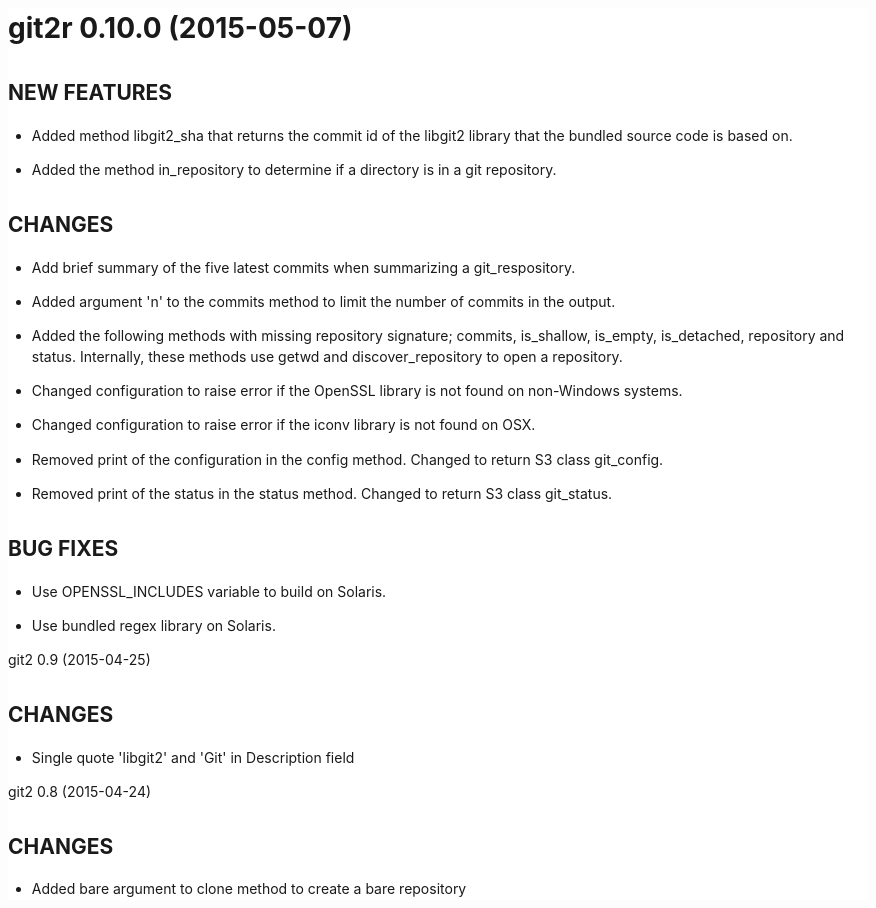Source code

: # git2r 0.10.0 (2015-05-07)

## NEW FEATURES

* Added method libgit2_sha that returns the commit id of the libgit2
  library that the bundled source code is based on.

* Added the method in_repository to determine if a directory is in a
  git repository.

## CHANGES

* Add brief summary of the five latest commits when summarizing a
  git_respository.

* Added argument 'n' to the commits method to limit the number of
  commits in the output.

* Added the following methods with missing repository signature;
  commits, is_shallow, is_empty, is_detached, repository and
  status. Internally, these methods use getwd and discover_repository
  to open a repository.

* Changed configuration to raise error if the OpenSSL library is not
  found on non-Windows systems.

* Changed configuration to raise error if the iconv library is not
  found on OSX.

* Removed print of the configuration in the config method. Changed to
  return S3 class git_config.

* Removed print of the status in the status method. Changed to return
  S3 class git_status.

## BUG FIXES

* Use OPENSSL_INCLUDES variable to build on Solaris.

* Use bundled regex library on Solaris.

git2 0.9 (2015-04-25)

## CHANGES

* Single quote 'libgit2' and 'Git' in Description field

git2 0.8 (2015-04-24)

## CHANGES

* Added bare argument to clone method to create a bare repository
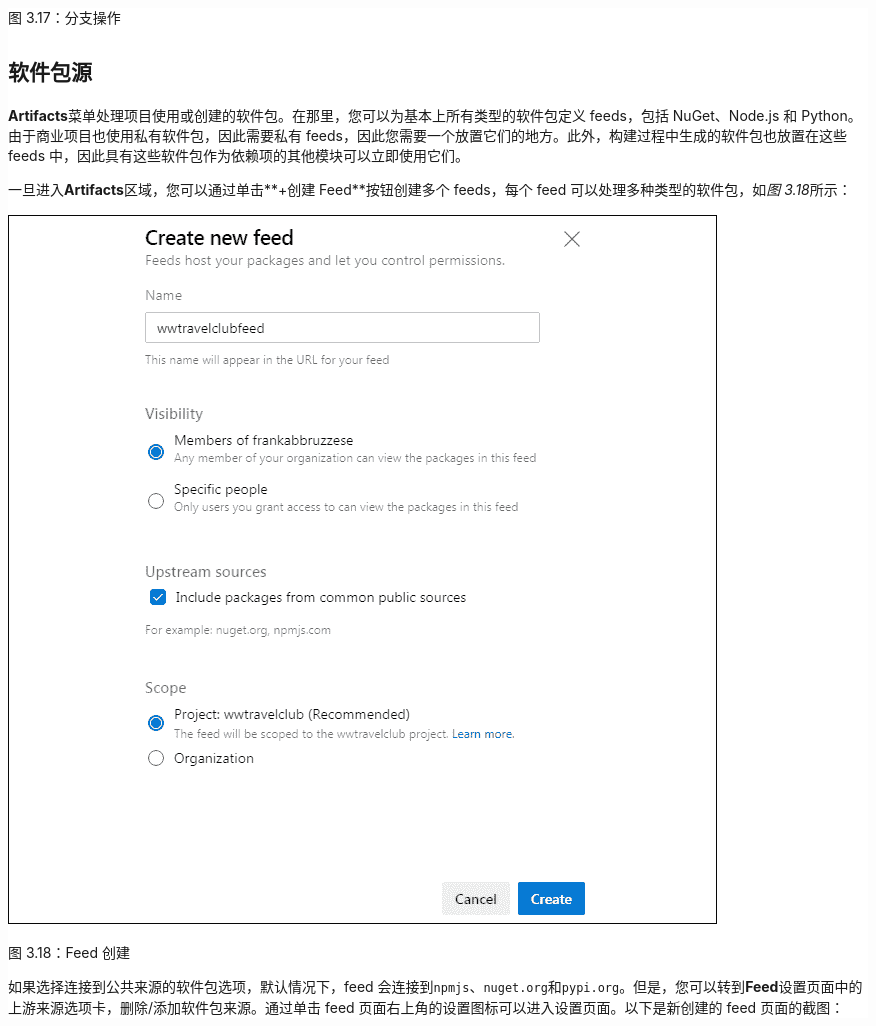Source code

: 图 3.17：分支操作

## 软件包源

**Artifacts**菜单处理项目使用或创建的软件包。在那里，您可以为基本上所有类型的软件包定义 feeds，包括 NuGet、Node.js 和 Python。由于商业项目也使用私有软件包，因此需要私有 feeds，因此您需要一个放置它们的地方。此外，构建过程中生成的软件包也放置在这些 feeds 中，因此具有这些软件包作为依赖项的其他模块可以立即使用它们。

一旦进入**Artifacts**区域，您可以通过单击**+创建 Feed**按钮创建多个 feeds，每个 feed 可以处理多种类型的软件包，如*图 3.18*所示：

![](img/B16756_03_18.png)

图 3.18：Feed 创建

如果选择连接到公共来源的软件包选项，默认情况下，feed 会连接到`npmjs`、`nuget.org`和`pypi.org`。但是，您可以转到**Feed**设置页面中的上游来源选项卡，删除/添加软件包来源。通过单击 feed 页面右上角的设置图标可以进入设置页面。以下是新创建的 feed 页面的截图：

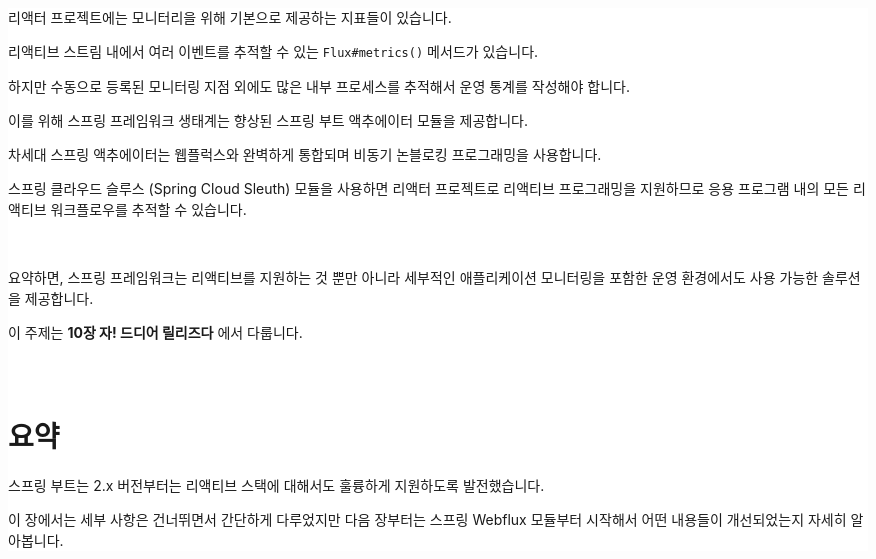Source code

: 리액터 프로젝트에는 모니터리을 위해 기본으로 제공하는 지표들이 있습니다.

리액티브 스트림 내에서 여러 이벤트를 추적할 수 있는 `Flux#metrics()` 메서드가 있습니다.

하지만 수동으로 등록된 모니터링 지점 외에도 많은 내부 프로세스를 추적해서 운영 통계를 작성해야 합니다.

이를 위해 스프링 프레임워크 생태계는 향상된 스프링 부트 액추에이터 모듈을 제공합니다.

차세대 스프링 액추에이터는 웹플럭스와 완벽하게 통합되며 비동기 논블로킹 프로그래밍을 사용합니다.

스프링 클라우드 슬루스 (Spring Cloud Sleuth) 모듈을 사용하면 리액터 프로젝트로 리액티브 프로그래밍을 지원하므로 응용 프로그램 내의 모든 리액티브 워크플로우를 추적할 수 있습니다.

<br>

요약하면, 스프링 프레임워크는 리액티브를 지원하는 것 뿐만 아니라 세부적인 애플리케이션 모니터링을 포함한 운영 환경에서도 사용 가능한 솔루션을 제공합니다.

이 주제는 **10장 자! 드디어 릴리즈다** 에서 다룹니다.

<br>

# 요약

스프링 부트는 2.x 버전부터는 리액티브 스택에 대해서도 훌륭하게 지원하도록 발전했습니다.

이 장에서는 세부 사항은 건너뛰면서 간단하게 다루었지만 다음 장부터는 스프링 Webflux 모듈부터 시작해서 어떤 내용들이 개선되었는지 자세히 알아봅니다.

※

* **Instructions for the task**:
Produce a verbatim copy of the listing, leaving out all pictures.

* **Written response**:
Source code

: # git2r 0.10.0 (2015-05-07)

## NEW FEATURES

* Added method libgit2_sha that returns the commit id of the libgit2
  library that the bundled source code is based on.

* Added the method in_repository to determine if a directory is in a
  git repository.

## CHANGES

* Add brief summary of the five latest commits when summarizing a
  git_respository.

* Added argument 'n' to the commits method to limit the number of
  commits in the output.

* Added the following methods with missing repository signature;
  commits, is_shallow, is_empty, is_detached, repository and
  status. Internally, these methods use getwd and discover_repository
  to open a repository.

* Changed configuration to raise error if the OpenSSL library is not
  found on non-Windows systems.

* Changed configuration to raise error if the iconv library is not
  found on OSX.

* Removed print of the configuration in the config method. Changed to
  return S3 class git_config.

* Removed print of the status in the status method. Changed to return
  S3 class git_status.

## BUG FIXES

* Use OPENSSL_INCLUDES variable to build on Solaris.

* Use bundled regex library on Solaris.

git2 0.9 (2015-04-25)

## CHANGES

* Single quote 'libgit2' and 'Git' in Description field

git2 0.8 (2015-04-24)

## CHANGES

* Added bare argument to clone method to create a bare repository
Source code

: 图 3.17：分支操作

## 软件包源

**Artifacts**菜单处理项目使用或创建的软件包。在那里，您可以为基本上所有类型的软件包定义 feeds，包括 NuGet、Node.js 和 Python。由于商业项目也使用私有软件包，因此需要私有 feeds，因此您需要一个放置它们的地方。此外，构建过程中生成的软件包也放置在这些 feeds 中，因此具有这些软件包作为依赖项的其他模块可以立即使用它们。

一旦进入**Artifacts**区域，您可以通过单击**+创建 Feed**按钮创建多个 feeds，每个 feed 可以处理多种类型的软件包，如*图 3.18*所示：

![](img/B16756_03_18.png)

图 3.18：Feed 创建

如果选择连接到公共来源的软件包选项，默认情况下，feed 会连接到`npmjs`、`nuget.org`和`pypi.org`。但是，您可以转到**Feed**设置页面中的上游来源选项卡，删除/添加软件包来源。通过单击 feed 页面右上角的设置图标可以进入设置页面。以下是新创建的 feed 页面的截图：

Source code

: 리액터 프로젝트에는 모니터리을 위해 기본으로 제공하는 지표들이 있습니다.

리액티브 스트림 내에서 여러 이벤트를 추적할 수 있는 `Flux#metrics()` 메서드가 있습니다.

하지만 수동으로 등록된 모니터링 지점 외에도 많은 내부 프로세스를 추적해서 운영 통계를 작성해야 합니다.

이를 위해 스프링 프레임워크 생태계는 향상된 스프링 부트 액추에이터 모듈을 제공합니다.

차세대 스프링 액추에이터는 웹플럭스와 완벽하게 통합되며 비동기 논블로킹 프로그래밍을 사용합니다.

스프링 클라우드 슬루스 (Spring Cloud Sleuth) 모듈을 사용하면 리액터 프로젝트로 리액티브 프로그래밍을 지원하므로 응용 프로그램 내의 모든 리액티브 워크플로우를 추적할 수 있습니다.

<br>

요약하면, 스프링 프레임워크는 리액티브를 지원하는 것 뿐만 아니라 세부적인 애플리케이션 모니터링을 포함한 운영 환경에서도 사용 가능한 솔루션을 제공합니다.

이 주제는 **10장 자! 드디어 릴리즈다** 에서 다룹니다.

<br>

# 요약

스프링 부트는 2.x 버전부터는 리액티브 스택에 대해서도 훌륭하게 지원하도록 발전했습니다.

이 장에서는 세부 사항은 건너뛰면서 간단하게 다루었지만 다음 장부터는 스프링 Webflux 모듈부터 시작해서 어떤 내용들이 개선되었는지 자세히 알아봅니다.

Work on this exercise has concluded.